**** Dataset content

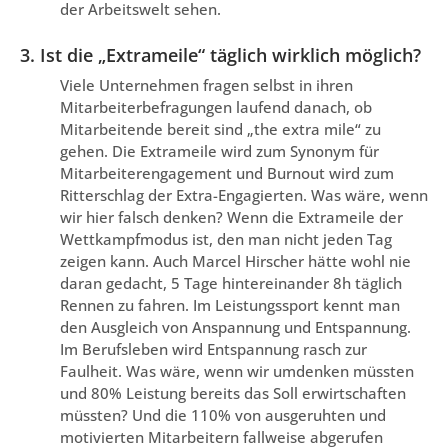
der Arbeitswelt sehen.
3. Ist die „Extrameile“ täglich wirklich möglich?
Viele Unternehmen fragen selbst in ihren
Mitarbeiterbefragungen laufend danach, ob
Mitarbeitende bereit sind „the extra mile“ zu
gehen. Die Extrameile wird zum Synonym für
Mitarbeiterengagement und Burnout wird zum
Ritterschlag der Extra-Engagierten. Was wäre, wenn
wir hier falsch denken? Wenn die Extrameile der
Wettkampfmodus ist, den man nicht jeden Tag
zeigen kann. Auch Marcel Hirscher hätte wohl nie
daran gedacht, 5 Tage hintereinander 8h täglich
Rennen zu fahren. Im Leistungssport kennt man
den Ausgleich von Anspannung und Entspannung.
Im Berufsleben wird Entspannung rasch zur
Faulheit. Was wäre, wenn wir umdenken müssten
und 80% Leistung bereits das Soll erwirtschaften
müssten? Und die 110% von ausgeruhten und
motivierten Mitarbeitern fallweise abgerufen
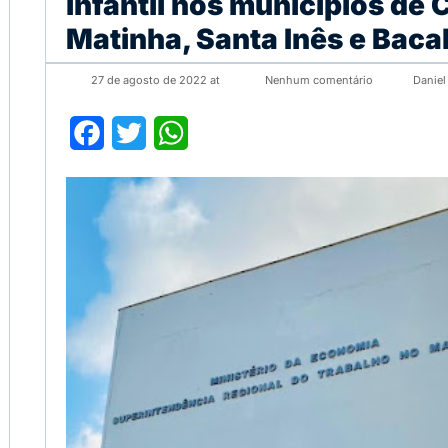
infantil nos municípios de 
Matinha, Santa Inês e Baca
27 de agosto de 2022 at
Nenhum comentário
Daniel
Facebook
Twitter
WhatsApp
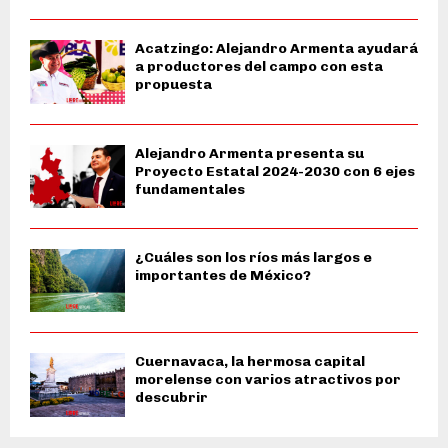
Acatzingo: Alejandro Armenta ayudará
a productores del campo con esta
propuesta
Alejandro Armenta presenta su
Proyecto Estatal 2024-2030 con 6 ejes
fundamentales
¿Cuáles son los ríos más largos e
importantes de México?
Cuernavaca, la hermosa capital
morelense con varios atractivos por
descubrir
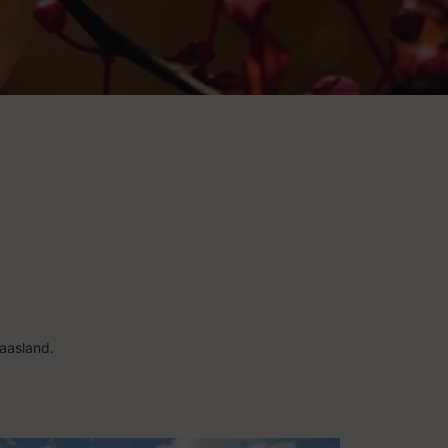
aasland.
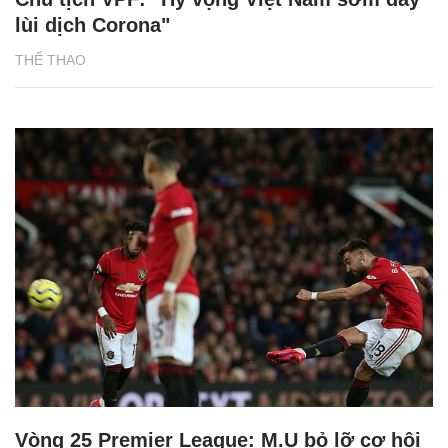
lùi dịch Corona"
THỂ THAO
Vòng 25 Premier League: M.U bỏ lỡ cơ hội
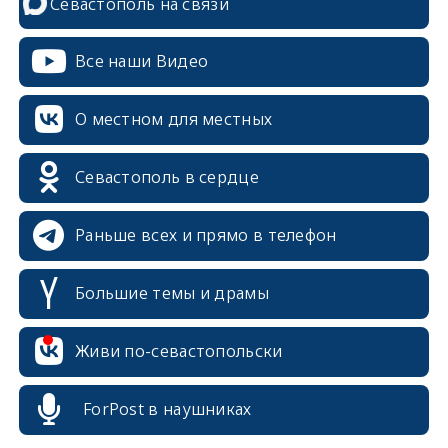
Севастополь на связи
Все наши Видео
О местном для местных
Севастополь в сердце
Раньше всех и прямо в телефон
Большие темы и драмы
erid: 2SDnjcrDNw6
Живи по-севастопольски
ForPost в наушниках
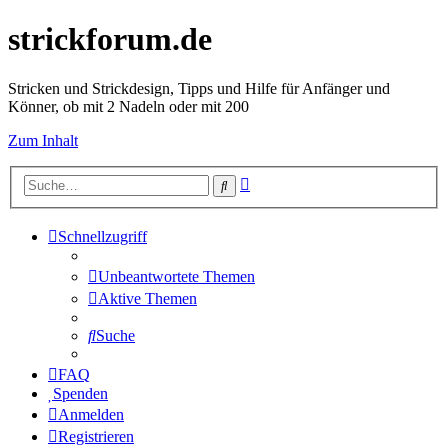
strickforum.de
Stricken und Strickdesign, Tipps und Hilfe für Anfänger und
Könner, ob mit 2 Nadeln oder mit 200
Zum Inhalt
Erweiterte
Suche
Suche
Schnellzugriff
Unbeantwortete Themen
Aktive Themen
Suche
FAQ
Spenden
Anmelden
Registrieren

********

* [What the task requires]
Please copy the text read from each of the rows above, line for line, and leave the pictures out of your answer.

* [Your response]
der Arbeitswelt sehen.
3. Ist die „Extrameile“ täglich wirklich möglich?
Viele Unternehmen fragen selbst in ihren
Mitarbeiterbefragungen laufend danach, ob
Mitarbeitende bereit sind „the extra mile“ zu
gehen. Die Extrameile wird zum Synonym für
Mitarbeiterengagement und Burnout wird zum
Ritterschlag der Extra-Engagierten. Was wäre, wenn
wir hier falsch denken? Wenn die Extrameile der
Wettkampfmodus ist, den man nicht jeden Tag
zeigen kann. Auch Marcel Hirscher hätte wohl nie
daran gedacht, 5 Tage hintereinander 8h täglich
Rennen zu fahren. Im Leistungssport kennt man
den Ausgleich von Anspannung und Entspannung.
Im Berufsleben wird Entspannung rasch zur
Faulheit. Was wäre, wenn wir umdenken müssten
und 80% Leistung bereits das Soll erwirtschaften
müssten? Und die 110% von ausgeruhten und
motivierten Mitarbeitern fallweise abgerufen
infantil nos municípios de 
Matinha, Santa Inês e Baca
27 de agosto de 2022 at
Nenhum comentário
Daniel
Facebook
Twitter
WhatsApp
Acatzingo: Alejandro Armenta ayudará
a productores del campo con esta
propuesta
Alejandro Armenta presenta su
Proyecto Estatal 2024-2030 con 6 ejes
fundamentales
¿Cuáles son los ríos más largos e
importantes de México?
Cuernavaca, la hermosa capital
morelense con varios atractivos por
descubrir
aasland.
lùi dịch Corona"
THỂ THAO
Vòng 25 Premier League: M.U bỏ lỡ cơ hội
Севастополь на связи
Все наши Видео
О местном для местных
Севастополь в сердце
Раньше всех и прямо в телефон
Большие темы и драмы
erid: 2SDnjcrDNw6
Живи по-севастопольски
ForPost в наушниках
strickforum.de
Stricken und Strickdesign, Tipps und Hilfe für Anfänger und
Könner, ob mit 2 Nadeln oder mit 200
Zum Inhalt
Erweiterte
Suche
Suche
Schnellzugriff
Unbeantwortete Themen
Aktive Themen
Suche
FAQ
Spenden
Anmelden
Registrieren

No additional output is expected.